■ DIRECTIONS FOR THIS TASK ■
From the passage on oil exploration off Greenland, transcribe verbatim the part that opens with the words containing "Simon Thomson, legal" and closes with "controlled by Denmark.".

■ PASSAGE SHOWN ■
◆ ◆ ◆
Cairn Energy, which completed an initial season of exploratory drilling off Greenland this summer, will be joined by a further six oil and gas firms with rights to explore off the country's south-western shores.
In a competition the Greenland government described as "fierce", winning companies were Royal Dutch Shell, GDF Suez, ConocoPhillips, Maersk, Dong Energy and the national oil company of Greenland, Nunaoil.
The government's bureau of minerals and petroleum said 12 international oil companies had vied for 17 blocks.
Cairn was awarded three new fields bringing its total acreage offshore Greenland to 81,000sq km.
Simon Thomson, legal and commercial director for Cairn, said he "welcomed" the Greenland government's decision to award it three blocks and confirmed there will be a signing ceremony in Greenland later this week to seal the deal.
The long-awaited announcement means further drilling could start in as little as two years, although most companies said any drilling on the back of favourable seismic results would probably commence in three to five years.
Ove Karl Berthelsen, Greenland's minister for industry and mineral resources, said the licensing round was "an important step towards achieving a sustainable economy for Greenland", which is a semi-autonomous territory controlled by Denmark.
He added: "Safety has top priority and I shall be looking forward to following the results of their work,"
◆ ◆ ◆
■ DATASET EXTRACT ■
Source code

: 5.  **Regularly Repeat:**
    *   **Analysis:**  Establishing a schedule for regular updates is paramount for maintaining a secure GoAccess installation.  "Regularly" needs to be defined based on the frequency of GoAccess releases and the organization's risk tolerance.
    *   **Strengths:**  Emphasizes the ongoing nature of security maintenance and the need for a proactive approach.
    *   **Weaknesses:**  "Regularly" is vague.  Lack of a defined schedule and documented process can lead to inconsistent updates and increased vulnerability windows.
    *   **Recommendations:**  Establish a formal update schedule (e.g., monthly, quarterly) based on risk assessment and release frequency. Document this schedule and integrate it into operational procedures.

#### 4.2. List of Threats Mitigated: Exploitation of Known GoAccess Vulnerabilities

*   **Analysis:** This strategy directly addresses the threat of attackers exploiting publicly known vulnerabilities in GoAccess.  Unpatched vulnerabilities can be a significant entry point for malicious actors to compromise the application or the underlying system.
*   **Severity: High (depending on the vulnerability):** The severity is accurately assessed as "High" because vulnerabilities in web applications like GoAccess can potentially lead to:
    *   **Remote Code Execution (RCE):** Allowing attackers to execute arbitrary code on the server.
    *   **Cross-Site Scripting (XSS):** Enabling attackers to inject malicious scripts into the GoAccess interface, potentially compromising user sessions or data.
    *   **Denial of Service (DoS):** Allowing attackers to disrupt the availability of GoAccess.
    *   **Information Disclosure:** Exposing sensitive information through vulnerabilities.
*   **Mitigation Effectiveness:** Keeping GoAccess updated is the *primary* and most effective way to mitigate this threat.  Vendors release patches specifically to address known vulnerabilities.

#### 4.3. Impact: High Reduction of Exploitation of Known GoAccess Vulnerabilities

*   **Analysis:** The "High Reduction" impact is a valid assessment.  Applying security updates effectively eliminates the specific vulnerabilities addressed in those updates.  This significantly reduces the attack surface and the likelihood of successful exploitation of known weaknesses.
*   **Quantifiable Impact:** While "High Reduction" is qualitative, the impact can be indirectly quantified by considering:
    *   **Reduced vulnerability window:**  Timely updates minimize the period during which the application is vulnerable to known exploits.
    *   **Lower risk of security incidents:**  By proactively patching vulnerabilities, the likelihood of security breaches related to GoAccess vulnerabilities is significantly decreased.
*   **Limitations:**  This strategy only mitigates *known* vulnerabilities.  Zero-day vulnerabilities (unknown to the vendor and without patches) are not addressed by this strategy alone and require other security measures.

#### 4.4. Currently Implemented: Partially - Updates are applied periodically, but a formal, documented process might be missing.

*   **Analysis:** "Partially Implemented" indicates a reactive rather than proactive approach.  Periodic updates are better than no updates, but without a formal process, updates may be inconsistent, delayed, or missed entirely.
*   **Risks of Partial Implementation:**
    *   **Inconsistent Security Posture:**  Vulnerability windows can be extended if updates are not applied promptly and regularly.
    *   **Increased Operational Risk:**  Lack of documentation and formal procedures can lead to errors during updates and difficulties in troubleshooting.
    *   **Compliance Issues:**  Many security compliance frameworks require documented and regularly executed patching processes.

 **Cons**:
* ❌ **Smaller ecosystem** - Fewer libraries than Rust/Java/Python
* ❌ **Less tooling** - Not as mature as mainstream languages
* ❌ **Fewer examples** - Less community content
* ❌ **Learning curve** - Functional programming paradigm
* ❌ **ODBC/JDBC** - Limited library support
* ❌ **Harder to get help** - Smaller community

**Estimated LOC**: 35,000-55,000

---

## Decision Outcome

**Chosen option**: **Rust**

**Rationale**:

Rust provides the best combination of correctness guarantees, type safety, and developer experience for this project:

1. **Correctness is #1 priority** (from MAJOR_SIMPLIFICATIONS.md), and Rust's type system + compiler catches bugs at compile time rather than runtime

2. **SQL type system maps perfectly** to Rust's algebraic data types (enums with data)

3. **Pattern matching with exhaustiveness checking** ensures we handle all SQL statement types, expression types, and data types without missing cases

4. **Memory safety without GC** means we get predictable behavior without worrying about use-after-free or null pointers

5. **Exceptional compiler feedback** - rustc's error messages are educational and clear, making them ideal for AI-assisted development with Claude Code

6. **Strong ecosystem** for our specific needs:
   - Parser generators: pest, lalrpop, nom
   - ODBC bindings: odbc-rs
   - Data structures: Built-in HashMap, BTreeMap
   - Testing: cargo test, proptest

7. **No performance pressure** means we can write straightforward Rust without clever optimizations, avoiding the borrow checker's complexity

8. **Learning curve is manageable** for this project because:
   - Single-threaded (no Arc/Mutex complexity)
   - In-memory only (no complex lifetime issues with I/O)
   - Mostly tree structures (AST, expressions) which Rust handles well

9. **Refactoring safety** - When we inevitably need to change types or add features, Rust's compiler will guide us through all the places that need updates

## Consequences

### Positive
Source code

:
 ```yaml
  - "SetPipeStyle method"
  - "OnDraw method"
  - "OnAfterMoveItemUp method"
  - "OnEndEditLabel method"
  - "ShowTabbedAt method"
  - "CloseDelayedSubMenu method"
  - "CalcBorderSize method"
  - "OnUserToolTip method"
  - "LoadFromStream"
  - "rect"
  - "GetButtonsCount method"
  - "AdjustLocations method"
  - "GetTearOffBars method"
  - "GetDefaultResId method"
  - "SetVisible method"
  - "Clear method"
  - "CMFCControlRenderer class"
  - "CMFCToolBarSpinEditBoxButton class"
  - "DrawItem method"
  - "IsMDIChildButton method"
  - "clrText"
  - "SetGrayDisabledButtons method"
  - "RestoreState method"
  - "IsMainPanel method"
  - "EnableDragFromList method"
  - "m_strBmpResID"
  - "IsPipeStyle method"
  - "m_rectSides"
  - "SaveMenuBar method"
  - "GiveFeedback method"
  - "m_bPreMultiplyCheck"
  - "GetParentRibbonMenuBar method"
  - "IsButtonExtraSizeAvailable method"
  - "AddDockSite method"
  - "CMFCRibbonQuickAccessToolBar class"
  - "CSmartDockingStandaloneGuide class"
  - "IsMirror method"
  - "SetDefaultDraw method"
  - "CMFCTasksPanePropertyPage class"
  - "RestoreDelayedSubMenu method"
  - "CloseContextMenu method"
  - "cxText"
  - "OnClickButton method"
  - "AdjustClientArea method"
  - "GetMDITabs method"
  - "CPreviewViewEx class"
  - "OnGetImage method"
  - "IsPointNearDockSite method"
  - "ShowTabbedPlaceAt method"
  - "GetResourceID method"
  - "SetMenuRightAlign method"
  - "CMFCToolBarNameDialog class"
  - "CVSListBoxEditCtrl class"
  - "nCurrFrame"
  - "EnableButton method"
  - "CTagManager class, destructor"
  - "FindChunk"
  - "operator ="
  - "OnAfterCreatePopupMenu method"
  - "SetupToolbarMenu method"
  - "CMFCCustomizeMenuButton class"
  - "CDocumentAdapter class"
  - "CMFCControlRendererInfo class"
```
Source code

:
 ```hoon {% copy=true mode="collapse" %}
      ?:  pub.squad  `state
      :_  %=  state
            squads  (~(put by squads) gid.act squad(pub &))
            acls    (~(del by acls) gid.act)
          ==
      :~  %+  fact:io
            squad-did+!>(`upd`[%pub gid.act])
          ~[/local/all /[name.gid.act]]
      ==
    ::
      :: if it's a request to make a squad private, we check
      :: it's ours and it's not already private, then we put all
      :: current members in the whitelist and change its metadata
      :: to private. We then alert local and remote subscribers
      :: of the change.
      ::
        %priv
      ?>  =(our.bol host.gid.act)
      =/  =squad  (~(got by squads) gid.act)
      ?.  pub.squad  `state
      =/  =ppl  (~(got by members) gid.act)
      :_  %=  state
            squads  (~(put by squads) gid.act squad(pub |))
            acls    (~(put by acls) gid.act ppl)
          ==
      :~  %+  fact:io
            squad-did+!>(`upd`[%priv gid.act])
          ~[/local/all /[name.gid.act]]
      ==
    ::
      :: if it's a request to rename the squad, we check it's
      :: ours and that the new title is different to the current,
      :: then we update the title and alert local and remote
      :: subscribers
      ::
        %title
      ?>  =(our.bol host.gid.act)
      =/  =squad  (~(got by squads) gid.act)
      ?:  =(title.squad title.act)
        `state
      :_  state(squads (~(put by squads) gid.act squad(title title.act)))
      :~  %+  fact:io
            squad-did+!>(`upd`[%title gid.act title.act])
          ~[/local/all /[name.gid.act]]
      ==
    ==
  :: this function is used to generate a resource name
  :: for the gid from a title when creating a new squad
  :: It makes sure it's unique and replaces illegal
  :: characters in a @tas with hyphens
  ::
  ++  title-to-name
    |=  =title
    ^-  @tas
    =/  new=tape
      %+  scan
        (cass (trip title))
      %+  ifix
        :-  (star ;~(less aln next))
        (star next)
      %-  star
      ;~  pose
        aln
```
◆ ◆ ◆
■ ANSWER AREA ■
Simon Thomson, legal and commercial director for Cairn, said he "welcomed" the Greenland government's decision to award it three blocks and confirmed there will be a signing ceremony in Greenland later this week to seal the deal.
The long-awaited announcement means further drilling could start in as little as two years, although most companies said any drilling on the back of favourable seismic results would probably commence in three to five years.
Ove Karl Berthelsen, Greenland's minister for industry and mineral resources, said the licensing round was "an important step towards achieving a sustainable economy for Greenland", which is a semi-autonomous territory controlled by Denmark.